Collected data
[Start of section]
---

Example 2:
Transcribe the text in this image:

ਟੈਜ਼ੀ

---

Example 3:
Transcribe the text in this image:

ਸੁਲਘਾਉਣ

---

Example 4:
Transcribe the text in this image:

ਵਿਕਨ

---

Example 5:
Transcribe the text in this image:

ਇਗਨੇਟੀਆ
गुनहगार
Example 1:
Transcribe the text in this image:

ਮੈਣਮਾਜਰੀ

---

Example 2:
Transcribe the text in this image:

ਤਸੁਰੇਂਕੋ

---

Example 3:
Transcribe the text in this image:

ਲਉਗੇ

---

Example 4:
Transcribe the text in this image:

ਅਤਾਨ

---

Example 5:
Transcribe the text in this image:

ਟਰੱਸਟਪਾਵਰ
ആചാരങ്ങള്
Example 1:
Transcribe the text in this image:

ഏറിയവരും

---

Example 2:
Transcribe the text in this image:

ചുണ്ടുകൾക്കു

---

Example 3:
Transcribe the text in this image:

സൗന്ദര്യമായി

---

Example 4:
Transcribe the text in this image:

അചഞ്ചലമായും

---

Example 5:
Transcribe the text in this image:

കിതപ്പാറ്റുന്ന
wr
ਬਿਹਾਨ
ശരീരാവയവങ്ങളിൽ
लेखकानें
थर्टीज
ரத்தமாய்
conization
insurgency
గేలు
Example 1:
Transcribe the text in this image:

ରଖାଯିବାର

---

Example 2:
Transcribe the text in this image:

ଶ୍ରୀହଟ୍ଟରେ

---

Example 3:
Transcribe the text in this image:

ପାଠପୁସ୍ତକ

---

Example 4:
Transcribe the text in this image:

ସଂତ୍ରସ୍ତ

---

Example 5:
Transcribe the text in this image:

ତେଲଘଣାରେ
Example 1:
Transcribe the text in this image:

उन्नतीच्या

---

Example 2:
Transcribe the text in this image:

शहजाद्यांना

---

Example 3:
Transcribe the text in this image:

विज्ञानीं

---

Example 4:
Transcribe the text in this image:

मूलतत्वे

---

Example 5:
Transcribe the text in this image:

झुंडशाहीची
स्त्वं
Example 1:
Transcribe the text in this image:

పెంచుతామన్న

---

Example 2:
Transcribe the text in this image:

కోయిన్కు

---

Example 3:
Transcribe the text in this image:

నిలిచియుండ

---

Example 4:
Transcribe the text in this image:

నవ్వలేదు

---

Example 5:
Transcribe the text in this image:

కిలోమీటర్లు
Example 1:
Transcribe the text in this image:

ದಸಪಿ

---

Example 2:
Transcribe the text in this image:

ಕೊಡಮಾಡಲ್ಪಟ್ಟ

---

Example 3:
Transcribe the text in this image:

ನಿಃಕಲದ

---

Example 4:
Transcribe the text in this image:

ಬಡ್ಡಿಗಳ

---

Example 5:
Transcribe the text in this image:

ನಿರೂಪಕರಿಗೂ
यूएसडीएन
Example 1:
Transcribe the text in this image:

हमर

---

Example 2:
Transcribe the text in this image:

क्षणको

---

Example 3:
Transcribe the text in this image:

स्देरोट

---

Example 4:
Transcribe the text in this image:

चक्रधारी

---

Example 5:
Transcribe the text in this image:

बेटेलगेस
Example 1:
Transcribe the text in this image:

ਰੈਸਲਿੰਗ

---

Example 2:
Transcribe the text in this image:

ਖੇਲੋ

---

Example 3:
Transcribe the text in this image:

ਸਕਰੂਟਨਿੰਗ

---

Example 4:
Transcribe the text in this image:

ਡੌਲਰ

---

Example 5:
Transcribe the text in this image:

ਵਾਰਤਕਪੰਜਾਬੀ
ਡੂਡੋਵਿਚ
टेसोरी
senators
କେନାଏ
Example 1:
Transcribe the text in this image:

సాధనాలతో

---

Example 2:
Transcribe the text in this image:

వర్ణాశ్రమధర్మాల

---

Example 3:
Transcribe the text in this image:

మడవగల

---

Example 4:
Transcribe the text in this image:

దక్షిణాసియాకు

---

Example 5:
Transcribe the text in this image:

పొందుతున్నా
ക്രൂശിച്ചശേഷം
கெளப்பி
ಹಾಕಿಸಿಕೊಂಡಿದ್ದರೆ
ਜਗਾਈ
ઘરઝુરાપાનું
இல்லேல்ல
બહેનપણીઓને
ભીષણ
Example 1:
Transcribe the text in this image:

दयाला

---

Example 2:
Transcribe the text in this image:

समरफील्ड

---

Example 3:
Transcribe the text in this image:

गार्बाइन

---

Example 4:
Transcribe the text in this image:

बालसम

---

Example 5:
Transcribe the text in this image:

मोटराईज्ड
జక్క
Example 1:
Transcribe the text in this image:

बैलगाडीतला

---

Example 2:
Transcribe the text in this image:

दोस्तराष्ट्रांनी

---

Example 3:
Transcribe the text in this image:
[End of section]
■ **Exercise brief**:
From the first line to the last, set down every record exactly as written above.

■ **Result of the exercise**:
---

Example 2:
Transcribe the text in this image:

ਟੈਜ਼ੀ

---

Example 3:
Transcribe the text in this image:

ਸੁਲਘਾਉਣ

---

Example 4:
Transcribe the text in this image:

ਵਿਕਨ

---

Example 5:
Transcribe the text in this image:

ਇਗਨੇਟੀਆ
गुनहगार
Example 1:
Transcribe the text in this image:

ਮੈਣਮਾਜਰੀ

---

Example 2:
Transcribe the text in this image:

ਤਸੁਰੇਂਕੋ

---

Example 3:
Transcribe the text in this image:

ਲਉਗੇ

---

Example 4:
Transcribe the text in this image:

ਅਤਾਨ

---

Example 5:
Transcribe the text in this image:

ਟਰੱਸਟਪਾਵਰ
ആചാരങ്ങള്
Example 1:
Transcribe the text in this image:

ഏറിയവരും

---

Example 2:
Transcribe the text in this image:

ചുണ്ടുകൾക്കു

---

Example 3:
Transcribe the text in this image:

സൗന്ദര്യമായി

---

Example 4:
Transcribe the text in this image:

അചഞ്ചലമായും

---

Example 5:
Transcribe the text in this image:

കിതപ്പാറ്റുന്ന
wr
ਬਿਹਾਨ
ശരീരാവയവങ്ങളിൽ
लेखकानें
थर्टीज
ரத்தமாய்
conization
insurgency
గేలు
Example 1:
Transcribe the text in this image:

ରଖାଯିବାର

---

Example 2:
Transcribe the text in this image:

ଶ୍ରୀହଟ୍ଟରେ

---

Example 3:
Transcribe the text in this image:

ପାଠପୁସ୍ତକ

---

Example 4:
Transcribe the text in this image:

ସଂତ୍ରସ୍ତ

---

Example 5:
Transcribe the text in this image:

ତେଲଘଣାରେ
Example 1:
Transcribe the text in this image:

उन्नतीच्या

---

Example 2:
Transcribe the text in this image:

शहजाद्यांना

---

Example 3:
Transcribe the text in this image:

विज्ञानीं

---

Example 4:
Transcribe the text in this image:

मूलतत्वे

---

Example 5:
Transcribe the text in this image:

झुंडशाहीची
स्त्वं
Example 1:
Transcribe the text in this image:

పెంచుతామన్న

---

Example 2:
Transcribe the text in this image:

కోయిన్కు

---

Example 3:
Transcribe the text in this image:

నిలిచియుండ

---

Example 4:
Transcribe the text in this image:

నవ్వలేదు

---

Example 5:
Transcribe the text in this image:

కిలోమీటర్లు
Example 1:
Transcribe the text in this image:

ದಸಪಿ

---

Example 2:
Transcribe the text in this image:

ಕೊಡಮಾಡಲ್ಪಟ್ಟ

---

Example 3:
Transcribe the text in this image:

ನಿಃಕಲದ

---

Example 4:
Transcribe the text in this image:

ಬಡ್ಡಿಗಳ

---

Example 5:
Transcribe the text in this image:

ನಿರೂಪಕರಿಗೂ
यूएसडीएन
Example 1:
Transcribe the text in this image:

हमर

---

Example 2:
Transcribe the text in this image:

क्षणको

---

Example 3:
Transcribe the text in this image:

स्देरोट

---

Example 4:
Transcribe the text in this image:

चक्रधारी

---

Example 5:
Transcribe the text in this image:

बेटेलगेस
Example 1:
Transcribe the text in this image:

ਰੈਸਲਿੰਗ

---

Example 2:
Transcribe the text in this image:

ਖੇਲੋ

---

Example 3:
Transcribe the text in this image:

ਸਕਰੂਟਨਿੰਗ

---

Example 4:
Transcribe the text in this image:

ਡੌਲਰ

---

Example 5:
Transcribe the text in this image:

ਵਾਰਤਕਪੰਜਾਬੀ
ਡੂਡੋਵਿਚ
टेसोरी
senators
କେନାଏ
Example 1:
Transcribe the text in this image:

సాధనాలతో

---

Example 2:
Transcribe the text in this image:

వర్ణాశ్రమధర్మాల

---

Example 3:
Transcribe the text in this image:

మడవగల

---

Example 4:
Transcribe the text in this image:

దక్షిణాసియాకు

---

Example 5:
Transcribe the text in this image:

పొందుతున్నా
ക്രൂശിച്ചശേഷം
கெளப்பி
ಹಾಕಿಸಿಕೊಂಡಿದ್ದರೆ
ਜਗਾਈ
ઘરઝુરાપાનું
இல்லேல்ல
બહેનપણીઓને
ભીષણ
Example 1:
Transcribe the text in this image:

दयाला

---

Example 2:
Transcribe the text in this image:

समरफील्ड

---

Example 3:
Transcribe the text in this image:

गार्बाइन

---

Example 4:
Transcribe the text in this image:

बालसम

---

Example 5:
Transcribe the text in this image:

मोटराईज्ड
జక్క
Example 1:
Transcribe the text in this image:

बैलगाडीतला

---

Example 2:
Transcribe the text in this image:

दोस्तराष्ट्रांनी

---

Example 3:
Transcribe the text in this image:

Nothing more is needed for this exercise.